君も当事者の一人だろう? 幇助の罪があるのだ。
「なに? 水さんもわたくしとロヴィーナさんの愛の語らいを邪魔するの? ちょっと自分が良く呼ばれてるからって、調子にのってない?」
――ふるふる。
ふるふる、じゃねぇよ!
如何にも、私は関係ありません、みたいにドアの側で明後日の方向向いてんじゃねーよ!
それよりそろそろ開店の時間だ。
いい加減離れてくれないと仕事できない。
「そろそろ開店の時間ですし、いい加減離れて下さい」
「いや。七百二十一日と十一時間二十七分十一秒分の補給が必要なんです。もっと抱きしめてロヴィーナさんをわたくし色に染めるのです」
さっきより時間増えてない?
あと闇の精霊色に染められたらダークエルフになっちゃうよ。
「いや、じゃなくて離れてくれないと困ります」
冗談抜きでそろそろ離さないと。
とは言っても力じゃ勝てない。俺はぶっちゃけ力や身体能力は普通の子供並みなのだ。
頼みの綱の水の大精霊も我関せずだし、ここは一つ精霊王でも呼んでみるか?
でもさっき水の大精霊を呼んだばかりで、正直魔力量が心許ない。あいつを呼んだら倒れるかもしれない。
さあどうしよう。
その時だ。バーン、と勢いよく扉が開いた。
そちらを見てみると黒いローブにあちこちプロテクターを付け杖を持ったおねーさん、以前本を買ったパシリアさんがいた。
お、助け船きた?
彼女は扉の側にいる水の大精霊と、俺に纏わり付いている闇の精霊を見て目を丸くしていた。

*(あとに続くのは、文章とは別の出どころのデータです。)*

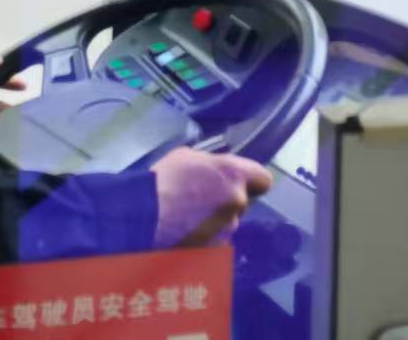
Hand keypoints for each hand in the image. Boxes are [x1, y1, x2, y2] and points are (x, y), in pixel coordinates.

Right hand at [150, 148, 272, 248]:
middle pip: (242, 202)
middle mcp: (237, 202)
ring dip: (215, 220)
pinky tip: (185, 233)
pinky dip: (205, 237)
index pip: (263, 179)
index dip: (252, 181)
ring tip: (188, 219)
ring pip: (228, 222)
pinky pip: (215, 240)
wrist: (143, 217)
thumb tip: (216, 172)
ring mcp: (227, 229)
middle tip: (202, 200)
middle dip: (227, 201)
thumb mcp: (187, 157)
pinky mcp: (216, 250)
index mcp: (234, 175)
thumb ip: (211, 165)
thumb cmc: (164, 180)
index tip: (237, 181)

「えっと……取り込み中だったかい? またあとで来るよ」
闇の大精霊は姿こそ人間そのものだが、彼女の周囲はまるで中二病のように、闇のオーラっぽいのが常に出ている。
そのため、普通の人間ではないことが分かるのだ。
側に水の大精霊もいるし、たぶん闇の大精霊も何となく正体に気がついたのだろう。
「お、お待ちしてましたパシリアさん! 待って下さい逃げないでっ!!」
彼女は俺に取って救世主だ。
水の大精霊に目配せして、出て行こうとしていた彼女を捕まえて貰う。
「闇の大精霊さん、お客さんきたから離れて」
「えーー」
「離れて。さもないと……追い返します」
闇の大精霊は水の大精霊に召喚されている。そして水の大精霊は俺が召喚した。つまり俺が水の大精霊を送還すれば、必然的に解除される。

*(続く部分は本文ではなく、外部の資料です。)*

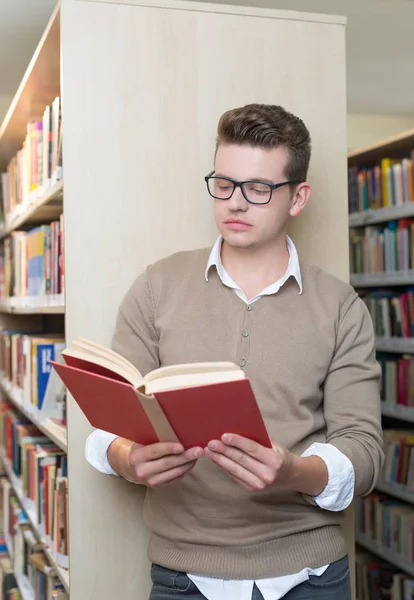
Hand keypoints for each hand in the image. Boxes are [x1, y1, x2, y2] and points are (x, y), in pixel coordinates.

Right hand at [128, 442, 203, 486]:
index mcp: (137, 457)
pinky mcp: (158, 486)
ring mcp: (151, 481)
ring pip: (174, 472)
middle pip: (168, 463)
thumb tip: (176, 431)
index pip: (154, 452)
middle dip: (185, 457)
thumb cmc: (139, 449)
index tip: (181, 446)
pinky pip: (175, 478)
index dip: (168, 449)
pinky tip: (191, 462)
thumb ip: (154, 439)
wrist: (129, 467)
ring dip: (188, 464)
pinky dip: (185, 470)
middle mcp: (143, 471)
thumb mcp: (141, 442)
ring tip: (198, 455)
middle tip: (199, 450)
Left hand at [205, 434, 327, 494]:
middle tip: (211, 442)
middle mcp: (267, 474)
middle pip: (241, 460)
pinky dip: (223, 466)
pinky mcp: (251, 489)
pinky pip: (234, 476)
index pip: (252, 449)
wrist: (289, 475)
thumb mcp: (274, 444)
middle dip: (223, 451)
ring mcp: (259, 484)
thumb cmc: (278, 454)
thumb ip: (258, 438)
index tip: (223, 436)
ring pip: (234, 469)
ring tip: (209, 450)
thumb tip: (235, 428)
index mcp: (275, 460)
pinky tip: (215, 459)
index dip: (237, 442)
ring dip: (219, 459)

その後もう一度水の大精霊を召喚すれば良いのだ。魔力の無駄使いになるけどな。
「……分かりました。でも近くにはいるからね、浮気はさせません」
「浮気って……。あ、ならウェイトレス一緒にやりましょう」
「いやよ。ロヴィーナさんの背後に憑くから」
「幽霊ですかっ! それよりも手伝ってくれると、私は嬉しいですよ。水の大精霊さんだって護衛や室内の気温調整をやって頂いているからこそ、毎日呼んでいるのです。闇の大精霊さんも同じように手伝って頂ければ……」
「つまりわたくしが、ロヴィーナさんのお役に立てる、と言うことを証明すれば、水よりもわたくしを呼んで頂ける訳ですね」
呼ぶ、とは名言していないけどな。
でもこの子がウェイトレスをやってくれるなら、それはそれで良い選択だと思う。
闇のオーラがちょっとアレだけど、見た目は清楚なお嬢様だし、俺と違ってメリハリの利いた身体しているし、きっと人気が出ると思う。

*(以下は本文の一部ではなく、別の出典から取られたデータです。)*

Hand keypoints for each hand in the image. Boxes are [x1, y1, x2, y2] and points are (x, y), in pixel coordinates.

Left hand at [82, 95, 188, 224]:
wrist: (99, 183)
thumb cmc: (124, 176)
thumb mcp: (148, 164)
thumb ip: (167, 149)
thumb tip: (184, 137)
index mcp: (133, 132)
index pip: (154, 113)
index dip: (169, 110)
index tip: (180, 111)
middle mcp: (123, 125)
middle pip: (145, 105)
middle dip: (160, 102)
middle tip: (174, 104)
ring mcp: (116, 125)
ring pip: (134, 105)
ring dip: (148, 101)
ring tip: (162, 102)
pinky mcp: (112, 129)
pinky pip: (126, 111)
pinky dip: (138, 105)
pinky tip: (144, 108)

和服ってのもポイントが高い。そんな格好している人、この街にはいないから目立つし。
ここはコスプレ喫茶じゃないけどな!
それに少し前からもう一人フロア担当が欲しいと思っていたのだ。
混んでくると手が足りなくなるし、何より一人だと休憩が出来ないからね。
ただもう一人雇えるほどお金に余裕がある訳じゃないから、ストップしていたんだけど、精霊なら俺の魔力が減るだけで実質タダだからね。
「では闇の大精霊さん、私の相棒としてウェイトレスを手伝って下さい」
「相棒……ですか!? やります、頑張りますっ! これで精霊王様にも勝ちます!!」
やだこの子チョロい。
「あのー……あたしはどうすればいいんだ?」
水の大精霊に腕を掴まれ困った顔してるパシリア。
あ、そうだった、水の大精霊に捕まえて貰ってたんだっけ、忘れてたごめん。